Prepare Twice a Week
I discovered taking time twice a week to prepare foods worked well. This method of preparing more than my family will eat has worked the best for me, adding just a few extra minutes to my usual prep time. Purchasing pre-cut veggies or veggies ready to eat is a great shortcut to having healthy snacks available to bring to work or just to have quick access when you’re rushed.
Roasting vegetables creates delicious healthy food all on one pan at one time. Use roasted veggies in salads, grain bowls or sandwiches. This has been a game changer at my house, and we are eating more vegetables because of this new technique.
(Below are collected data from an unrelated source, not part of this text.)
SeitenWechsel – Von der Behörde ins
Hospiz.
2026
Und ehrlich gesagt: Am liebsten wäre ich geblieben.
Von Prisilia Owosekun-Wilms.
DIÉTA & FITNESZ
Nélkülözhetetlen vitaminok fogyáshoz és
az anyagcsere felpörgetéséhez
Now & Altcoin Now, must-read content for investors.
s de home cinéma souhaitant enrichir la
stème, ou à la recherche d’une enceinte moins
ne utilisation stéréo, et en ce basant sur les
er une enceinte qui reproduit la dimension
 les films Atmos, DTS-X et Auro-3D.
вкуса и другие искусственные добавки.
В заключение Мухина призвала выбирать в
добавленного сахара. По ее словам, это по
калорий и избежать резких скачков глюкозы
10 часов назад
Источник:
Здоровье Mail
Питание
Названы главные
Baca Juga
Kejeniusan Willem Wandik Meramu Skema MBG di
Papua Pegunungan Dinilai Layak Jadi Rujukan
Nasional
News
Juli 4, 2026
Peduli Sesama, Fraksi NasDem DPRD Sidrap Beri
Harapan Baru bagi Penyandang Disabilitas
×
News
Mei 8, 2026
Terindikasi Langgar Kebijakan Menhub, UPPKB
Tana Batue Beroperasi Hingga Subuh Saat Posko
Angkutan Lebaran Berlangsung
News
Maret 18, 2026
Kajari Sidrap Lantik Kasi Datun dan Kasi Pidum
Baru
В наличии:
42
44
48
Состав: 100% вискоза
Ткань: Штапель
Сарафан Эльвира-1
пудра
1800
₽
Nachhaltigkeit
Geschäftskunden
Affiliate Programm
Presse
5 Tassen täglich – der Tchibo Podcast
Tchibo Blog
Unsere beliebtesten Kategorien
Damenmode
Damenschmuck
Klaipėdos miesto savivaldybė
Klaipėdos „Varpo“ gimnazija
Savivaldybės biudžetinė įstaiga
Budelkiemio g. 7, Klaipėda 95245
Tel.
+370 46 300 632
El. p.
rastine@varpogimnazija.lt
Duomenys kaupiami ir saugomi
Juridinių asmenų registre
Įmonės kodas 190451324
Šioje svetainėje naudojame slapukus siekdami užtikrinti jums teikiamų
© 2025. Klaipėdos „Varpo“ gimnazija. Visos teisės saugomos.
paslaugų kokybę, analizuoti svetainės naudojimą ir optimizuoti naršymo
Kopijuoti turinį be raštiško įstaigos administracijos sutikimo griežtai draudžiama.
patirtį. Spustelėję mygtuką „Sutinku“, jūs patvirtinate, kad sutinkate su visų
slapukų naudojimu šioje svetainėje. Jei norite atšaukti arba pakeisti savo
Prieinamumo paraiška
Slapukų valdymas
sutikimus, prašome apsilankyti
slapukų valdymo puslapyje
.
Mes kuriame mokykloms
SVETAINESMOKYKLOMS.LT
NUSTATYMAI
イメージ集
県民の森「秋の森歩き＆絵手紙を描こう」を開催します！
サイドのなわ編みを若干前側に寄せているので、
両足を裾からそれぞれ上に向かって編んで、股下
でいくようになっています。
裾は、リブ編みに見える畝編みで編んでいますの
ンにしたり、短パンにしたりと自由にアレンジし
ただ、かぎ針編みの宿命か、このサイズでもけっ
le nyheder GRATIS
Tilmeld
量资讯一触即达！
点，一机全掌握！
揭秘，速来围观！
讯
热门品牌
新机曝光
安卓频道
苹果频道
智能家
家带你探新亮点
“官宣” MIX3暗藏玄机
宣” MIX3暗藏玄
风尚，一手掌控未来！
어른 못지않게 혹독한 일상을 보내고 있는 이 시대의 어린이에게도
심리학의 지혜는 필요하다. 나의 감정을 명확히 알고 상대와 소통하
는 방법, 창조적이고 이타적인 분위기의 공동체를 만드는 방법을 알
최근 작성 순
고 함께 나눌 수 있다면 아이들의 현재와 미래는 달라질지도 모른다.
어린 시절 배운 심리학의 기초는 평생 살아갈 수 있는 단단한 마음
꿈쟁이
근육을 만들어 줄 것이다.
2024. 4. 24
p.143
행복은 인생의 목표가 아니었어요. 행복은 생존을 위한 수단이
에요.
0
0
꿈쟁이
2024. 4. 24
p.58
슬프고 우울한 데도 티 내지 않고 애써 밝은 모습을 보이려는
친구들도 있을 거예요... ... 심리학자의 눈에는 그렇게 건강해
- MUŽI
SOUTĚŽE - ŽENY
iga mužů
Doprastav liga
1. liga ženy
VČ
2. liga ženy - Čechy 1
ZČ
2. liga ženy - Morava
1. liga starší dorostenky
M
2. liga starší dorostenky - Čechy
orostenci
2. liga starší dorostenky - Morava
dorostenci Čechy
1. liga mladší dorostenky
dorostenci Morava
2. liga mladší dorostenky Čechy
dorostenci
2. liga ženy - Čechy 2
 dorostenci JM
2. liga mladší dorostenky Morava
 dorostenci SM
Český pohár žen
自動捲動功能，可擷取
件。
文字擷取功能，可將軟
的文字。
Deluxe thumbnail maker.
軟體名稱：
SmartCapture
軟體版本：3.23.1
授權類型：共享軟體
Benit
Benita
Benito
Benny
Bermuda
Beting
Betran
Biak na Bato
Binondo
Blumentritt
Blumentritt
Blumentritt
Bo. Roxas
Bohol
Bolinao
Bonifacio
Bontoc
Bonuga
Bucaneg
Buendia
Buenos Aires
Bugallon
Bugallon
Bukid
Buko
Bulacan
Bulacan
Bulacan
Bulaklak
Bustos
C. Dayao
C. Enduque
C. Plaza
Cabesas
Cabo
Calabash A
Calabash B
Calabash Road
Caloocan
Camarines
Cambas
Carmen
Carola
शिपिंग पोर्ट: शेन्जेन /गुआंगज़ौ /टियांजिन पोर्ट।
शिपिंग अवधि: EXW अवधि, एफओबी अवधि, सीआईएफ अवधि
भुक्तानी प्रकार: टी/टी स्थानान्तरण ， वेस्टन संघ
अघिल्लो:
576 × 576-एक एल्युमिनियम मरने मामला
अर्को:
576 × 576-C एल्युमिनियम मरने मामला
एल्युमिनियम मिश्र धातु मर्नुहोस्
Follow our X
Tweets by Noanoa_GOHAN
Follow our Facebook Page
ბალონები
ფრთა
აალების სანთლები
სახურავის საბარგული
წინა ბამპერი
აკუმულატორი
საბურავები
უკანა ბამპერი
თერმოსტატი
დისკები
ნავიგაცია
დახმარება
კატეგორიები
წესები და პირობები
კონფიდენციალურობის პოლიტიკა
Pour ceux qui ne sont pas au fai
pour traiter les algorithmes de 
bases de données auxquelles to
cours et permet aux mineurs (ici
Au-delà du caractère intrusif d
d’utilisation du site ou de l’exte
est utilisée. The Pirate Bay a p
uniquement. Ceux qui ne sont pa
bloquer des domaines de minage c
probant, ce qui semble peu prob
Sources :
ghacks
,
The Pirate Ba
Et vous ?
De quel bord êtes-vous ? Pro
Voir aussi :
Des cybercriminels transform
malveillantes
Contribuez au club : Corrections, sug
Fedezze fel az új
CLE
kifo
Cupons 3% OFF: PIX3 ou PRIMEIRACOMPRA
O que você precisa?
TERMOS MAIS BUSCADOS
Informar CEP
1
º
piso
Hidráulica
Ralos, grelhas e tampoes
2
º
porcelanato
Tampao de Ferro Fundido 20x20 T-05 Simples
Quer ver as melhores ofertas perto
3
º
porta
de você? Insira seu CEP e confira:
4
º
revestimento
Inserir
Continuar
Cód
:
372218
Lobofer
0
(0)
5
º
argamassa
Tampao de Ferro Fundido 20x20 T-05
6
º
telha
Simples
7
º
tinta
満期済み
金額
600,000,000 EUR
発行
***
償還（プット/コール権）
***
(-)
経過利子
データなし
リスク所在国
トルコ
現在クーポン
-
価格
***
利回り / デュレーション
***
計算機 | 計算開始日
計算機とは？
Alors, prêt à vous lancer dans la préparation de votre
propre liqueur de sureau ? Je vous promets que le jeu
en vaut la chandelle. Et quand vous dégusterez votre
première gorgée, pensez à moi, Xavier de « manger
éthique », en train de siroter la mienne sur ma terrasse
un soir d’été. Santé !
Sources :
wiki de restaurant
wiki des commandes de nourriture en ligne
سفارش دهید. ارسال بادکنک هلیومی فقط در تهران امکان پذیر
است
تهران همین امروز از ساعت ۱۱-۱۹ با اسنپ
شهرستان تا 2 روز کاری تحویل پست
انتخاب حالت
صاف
Having the prepared food to choose from makes creating the lunch quick and easy. Decide if you are making a grain bowl, wrap, salad or sandwich and build accordingly. The result will be something you enjoy as every ingredient will be from the “I like that” list. Add seasonings if you desire and package it up for the journey to work. The seasonings and sauces help add variety.
Backups are Essential
Having back ups is always a good idea, for those days when life goes sideways. Bagels and cream cheese, or peanut butter and jelly fixings on hand saved me on numerous mornings.
Don’t let yourself get too hungry. Have snacks readily available to fight off the hunger of the commute home with snacks such as nuts, seeds, crackers, carrotsticks, or even chocolate. I am sure that you have heard how good dark chocolate is for you with all those antioxidants, so enjoy as needed!
Be a Food Lover
Be sure to pack food you love. Enjoy your meal. Some studies show that slowing down enough to sit down and focus on your meal has many health benefits. We need those benefits as nurses, we need that break to center ourselves and rejuvenate. Finish with a treat. For some that would be chocolate, for others fruit. Whatever your choice, savor it.
5 Steps to Create a Nutrient Dense Lunch
These five steps have helped in the creation of many healthy lunches.
Five Steps to a Great Lunch:
Choose your carb. Choose complex carbs that are whole grain. This will give you added fiber to help digestion and keep you full! This can be rice, pasta, potatoes, quinoa, beans, bread, tortilla.
Choose your veggies. Make it colorful, and only the ones you like. Thes can be cooked or raw, or a combination.
Choose your dairy and/or meat in combinations you enjoy; omit if vegetarian or vegan. Instead, you can add beans or another legume to help with protein intake.
Choose your dressing or sauce. This can be bbq sauce or sesame oil, hummus, peanut sauce, ranch dressing or mustard. Use a low-fat dip by trying greek yogurt and make your own dips! Whatever will work with your previous choices.
Choose your treat. Fruit, yogurt, trail mix, chocolate, cookies or brownies. The thing that makes you smile. Everything in moderation, though, that’s the key.
The key to great healthy lunches is to plan for them. Being mindful when preparing meals and packing your lunch containers as you make your recipes will create grab and go meals that are healthy and convenient.
Kathi Close is a registered Nurse with 40 years of experience in elder care nursing, adult foster homes, ID and DD care, hospice and in-home care as well as several years at a pediatric hospital. Kathi is an expert in advocating for the quality of life, and finds her own quality of life in her family, garden and beekeeping activities.